The current campus opened in the fall of 2005. At that time, the school was dedicated to retired LISD employee C. Douglas Killough (former principal at Lewisville High School and later assistant superintendent), and the name was formally changed to Killough Lewisville High School North. Killough LHS-North has been named to the "Just for the Kids" Honor Roll in 2005, 2006 and 2007, for its exceptional performance on the Texas Assessment of Knowledge and Skills, or TAKS test. Killough LHS-North was featured in the December 2006 and December 2007 issue of Texas Monthly Magazine. In 2006 it was ranked as the #1 public high school in the state, for being a high performing school based on the National Center for Educational Accountability (formerly known as "Just for the Kids"). (The 2007 issue did not rank the top performing schools individually.) Based on Killough's exceptional performance on the Texas Assessment of Knowledge and Skills, the campus received an exemplary rating by the Texas Education
Agency in 2008–2010.

Lewisville ISD converted the campus into a ninth- and tenth-grade school in 2012. The district also includes another ninth- and tenth-grade high school constructed in south Lewisville off of Round Grove Road, Lewisville High School - Harmon Campus.

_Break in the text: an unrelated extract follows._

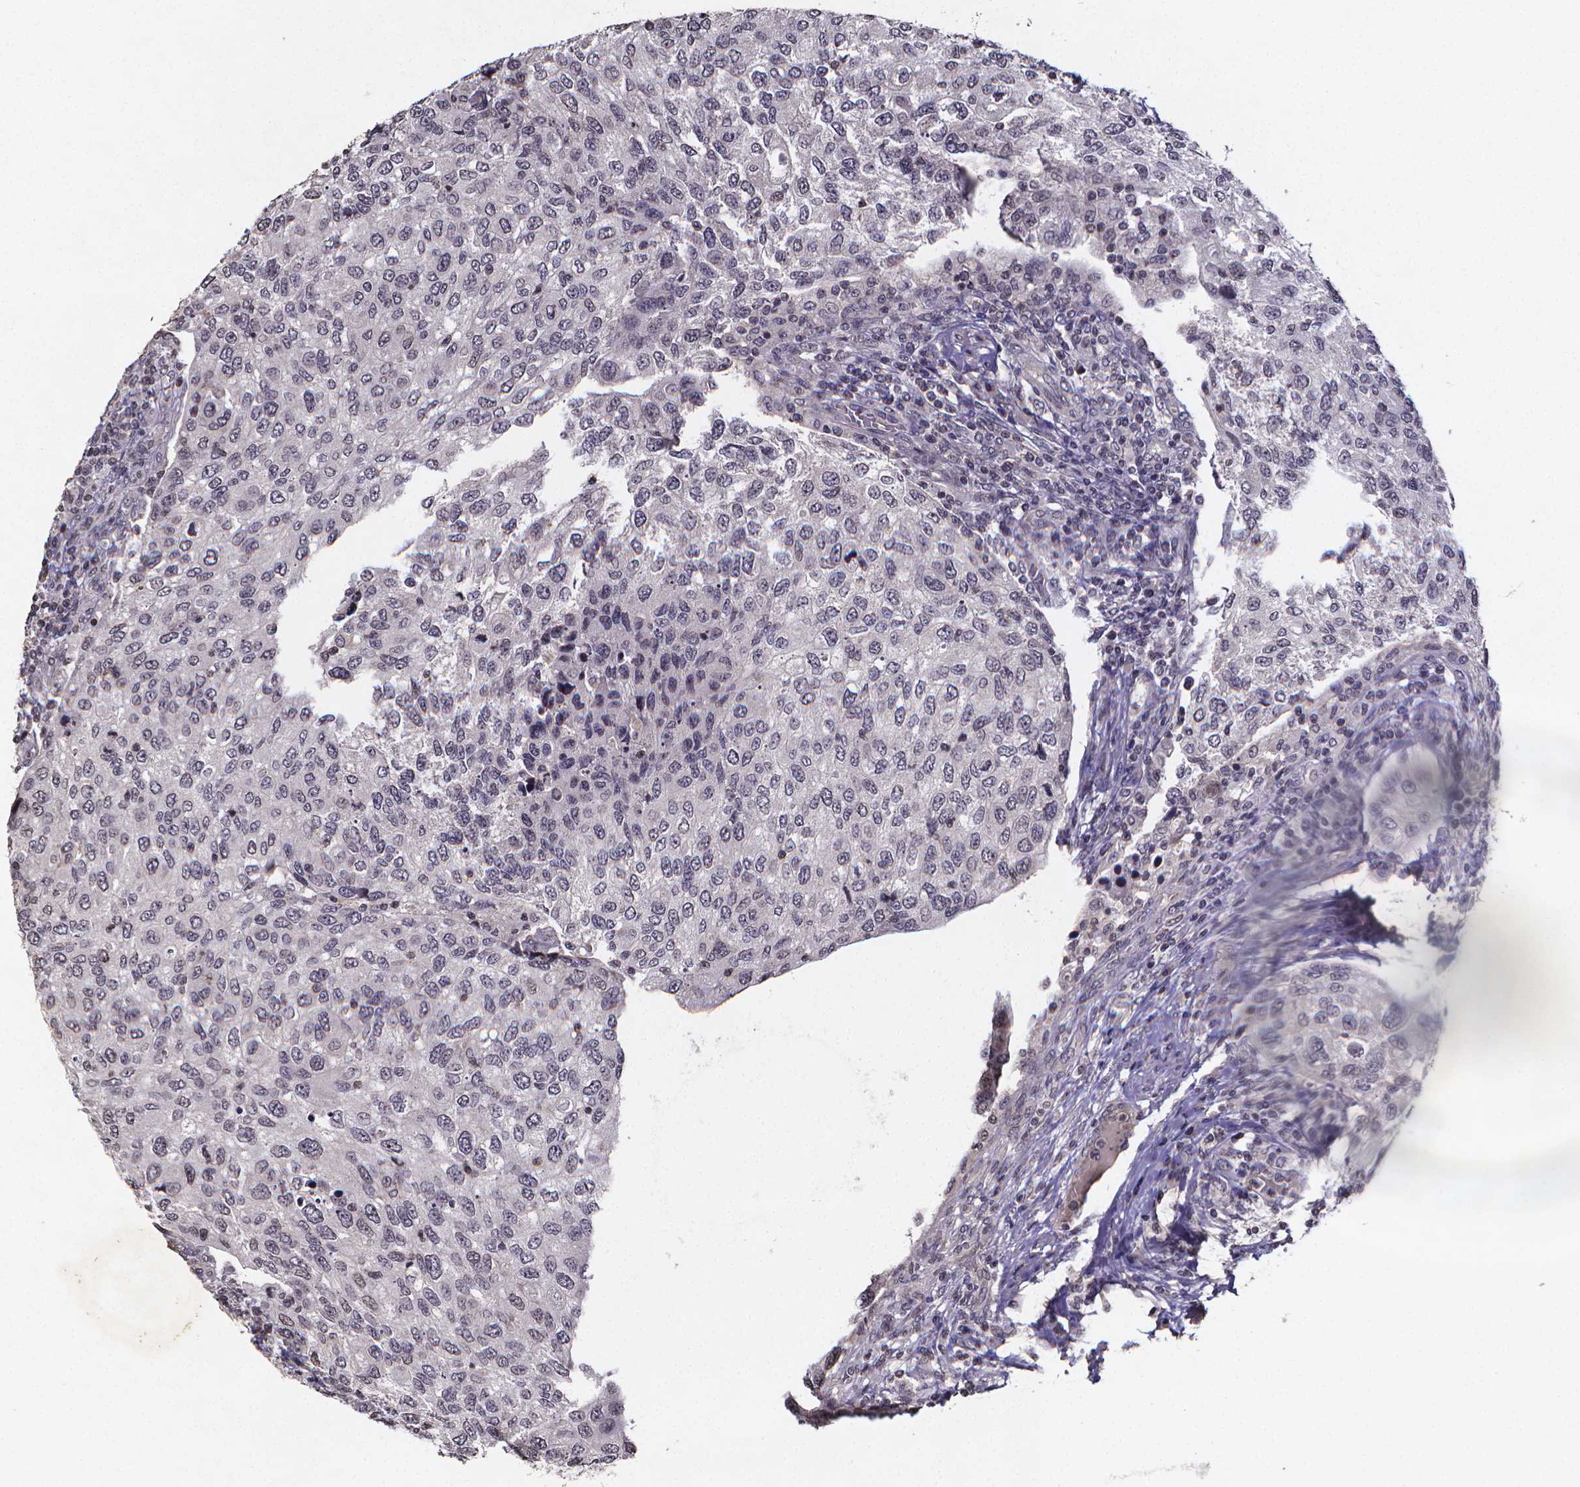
{"staining": {"intensity": "negative", "quantity": "none", "location": "none"}, "tissue": "urothelial cancer", "cell_type": "Tumor cells", "image_type": "cancer", "snomed": [{"axis": "morphology", "description": "Urothelial carcinoma, High grade"}, {"axis": "topography", "description": "Urinary bladder"}], "caption": "Tumor cells are negative for brown protein staining in high-grade urothelial carcinoma.", "gene": "TP73", "patient": {"sex": "female", "age": 78}}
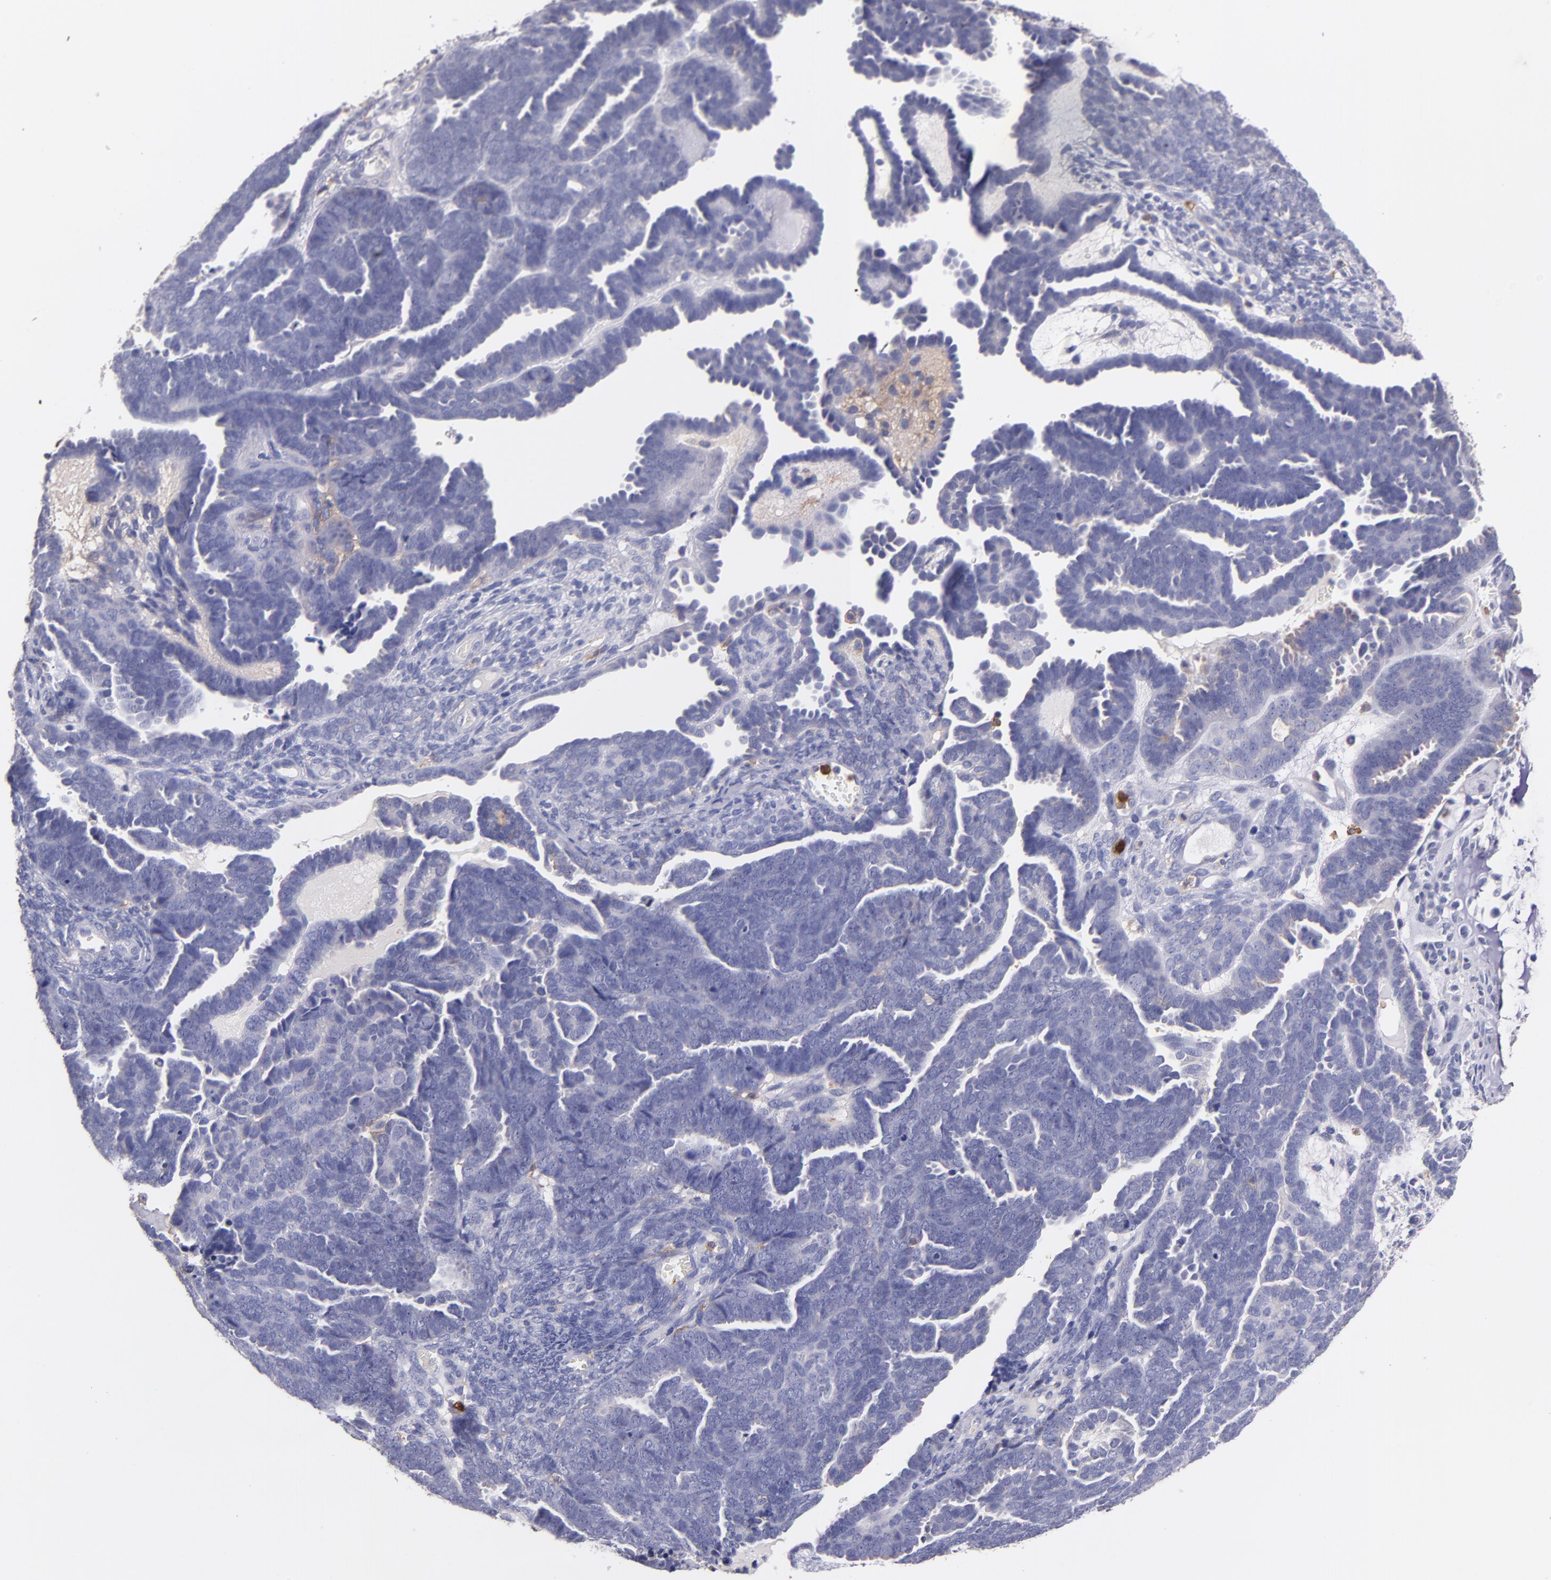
{"staining": {"intensity": "negative", "quantity": "none", "location": "none"}, "tissue": "endometrial cancer", "cell_type": "Tumor cells", "image_type": "cancer", "snomed": [{"axis": "morphology", "description": "Neoplasm, malignant, NOS"}, {"axis": "topography", "description": "Endometrium"}], "caption": "Tumor cells are negative for protein expression in human endometrial malignant neoplasm.", "gene": "C5AR1", "patient": {"sex": "female", "age": 74}}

Collectively the two campuses could house over 2000 students, easing congestion at the newly renovated Lewisville High School (Main Campus). Killough also houses the LHS softball field used by the main high school.

==Feeder schools==

Lewisville High School - Killough Campus has several feeder schools.

===Middle schools===

The feeder middle schools are Huffines, and portions of Delay and Hedrick.

===Elementary schools===

The seven feeder elementary schools are College Street, Valley Ridge, Degan, and parts of Central, Hedrick, Vickery and Lakeland.